I’m “right”, right?

Sixoh6 contributor Ben Wideman shares his reflections regularly at 606.

My sisters would probably say that as the oldest child in the family I’ve always had a strong impulse to be “right” in conversations, debates, and arguments. The chaotic nature of 2020 has heightened my awareness that continue to struggle with this part of who I am.

I want to be “right” about how to live our lives during COVID-19, about the election results, about about the #BLM movement, about climate change, about LGBTQ inclusion, about theological interpretations and my own understanding of theology, about what justice means to me… the list goes on and on. But of late I’ve wondered if this posture of “rightness” is healthy. I’m learning that continued insistence that my understanding of what is “right” is the singular path may be a toxic way to live my life.

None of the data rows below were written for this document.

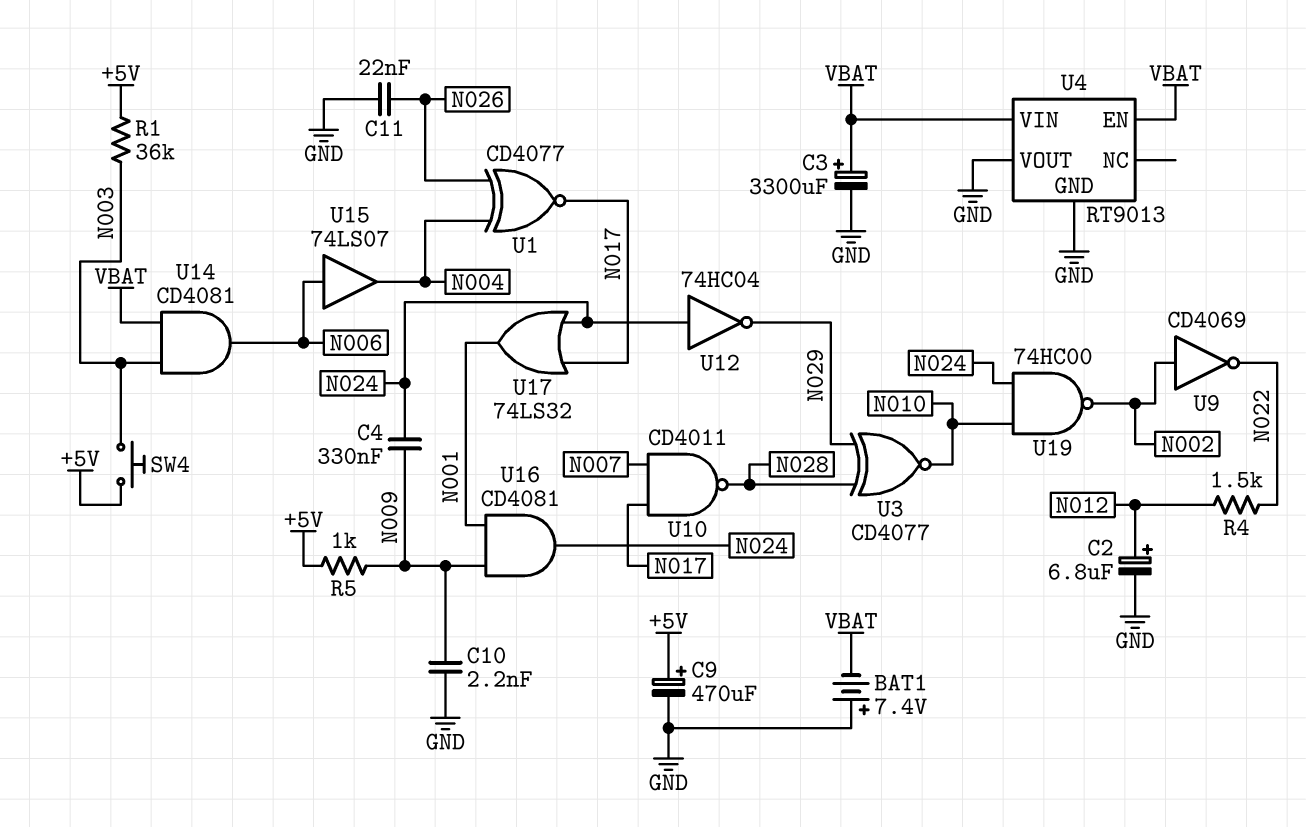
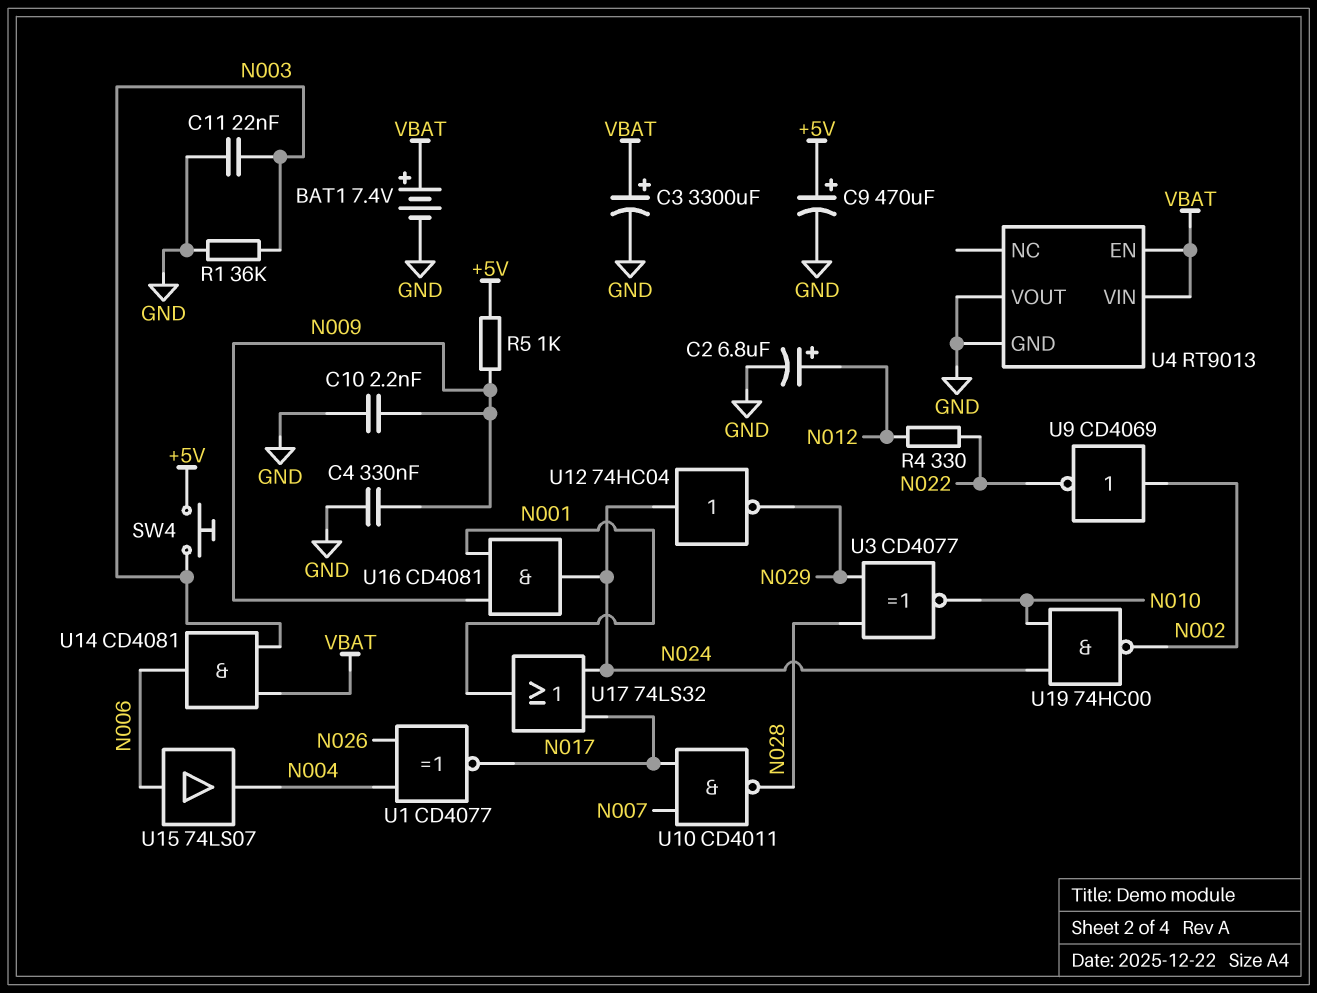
BAT1: 7.4V (plus GND, minus VBAT) -> 7.4V (plus VBAT, minus GND)
C4: 330nF (N009, N024) -> 330nF (GND, N009)
C11: 22nF (GND, N026) -> 22nF (GND, N003)
R1: 36k (+5V, N003) -> 36k (GND, N003)
R4: 1.5k (N012, N022) -> 330 (N012, N022)

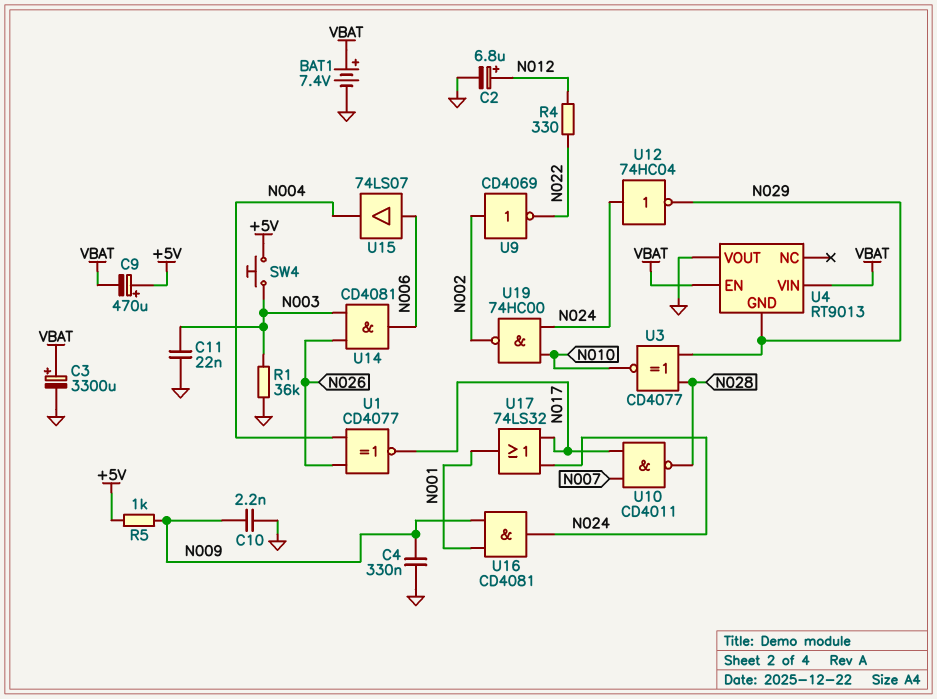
C9: 470uF (plus +5V, minus GND) -> 470uF (plus +5V, minus VBAT)
U4 pin GND: GND -> N029
U14: AND CD4081 (in N003, in VBAT, out N006) -> AND CD4081 (in N003, in N026, out N006)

This fall I helped to launch ~ing Podcast, a new weekly podcast produced for MennoMedia, the denominational publishing house for Mennonite Church USA and Canada. This has been a wonderful experience. It has been a chance for me to hear from a variety of wonderful people about their vision for reimagining what Christianity and faith can be, as well as offering a glimpse at where we might find hope for the future in our increasingly polarized world.

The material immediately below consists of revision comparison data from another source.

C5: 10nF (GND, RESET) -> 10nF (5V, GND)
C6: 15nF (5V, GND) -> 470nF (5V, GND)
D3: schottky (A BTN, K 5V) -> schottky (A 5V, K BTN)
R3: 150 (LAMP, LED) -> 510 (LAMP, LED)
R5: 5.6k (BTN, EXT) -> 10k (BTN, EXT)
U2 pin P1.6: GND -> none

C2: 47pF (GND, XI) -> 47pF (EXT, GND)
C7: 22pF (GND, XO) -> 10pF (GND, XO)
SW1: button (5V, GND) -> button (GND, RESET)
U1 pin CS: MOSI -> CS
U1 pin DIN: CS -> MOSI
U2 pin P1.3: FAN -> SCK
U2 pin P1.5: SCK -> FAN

A recent podcast conversation between ~ing Podcast host, Allison Maus and our guest Jared Byas (author and host of The Bible For Normal People podcast) has had a significant impact on me. As producer of the show, I got to hear their recorded conversation in real time, followed by a week of editing the final podcast episode, followed by listening once again when it was finally published in our podcast feed this week. I’ve been thinking a lot about this phrase from Jared;

“When someone disagrees with me…I have to recognize that they’re in a context where there’s real stakes at play here. They could literally be excommunicated from their family if they change their mind. So it helps to have sympathy… for how much we want to belong and accepted. And sometimes our journey of faith comes into conflict with that desire to belong.”

I recognize that my need to be “right” has probably hurt my relationship with others, especially because of how these conversations take place these days on social media. I know that my insistence that I have correct has led to people cutting off dialog and conversation.

I’m aware that the world we live in prioritizes virtue signaling, so that we know who our allies are, and in turn, who our enemies might be. I know that a healthier path forward needs to include a deeper empathy of what is “right” for other people as we enter into conversation together. As we move into a new year, I’m going to work at a healthier posture of openness – one that somehow holds my values with a willingness to honor the values of others.

If you are also recognizing an impulse to be “right” in your own life, I’d encourage you to listen to the entire conversation between Jared and Allison, wherever you get your podcasts, or at our podcast episode page. I’d love to hear your thoughts about how you navigate life with an impulse to be “right.”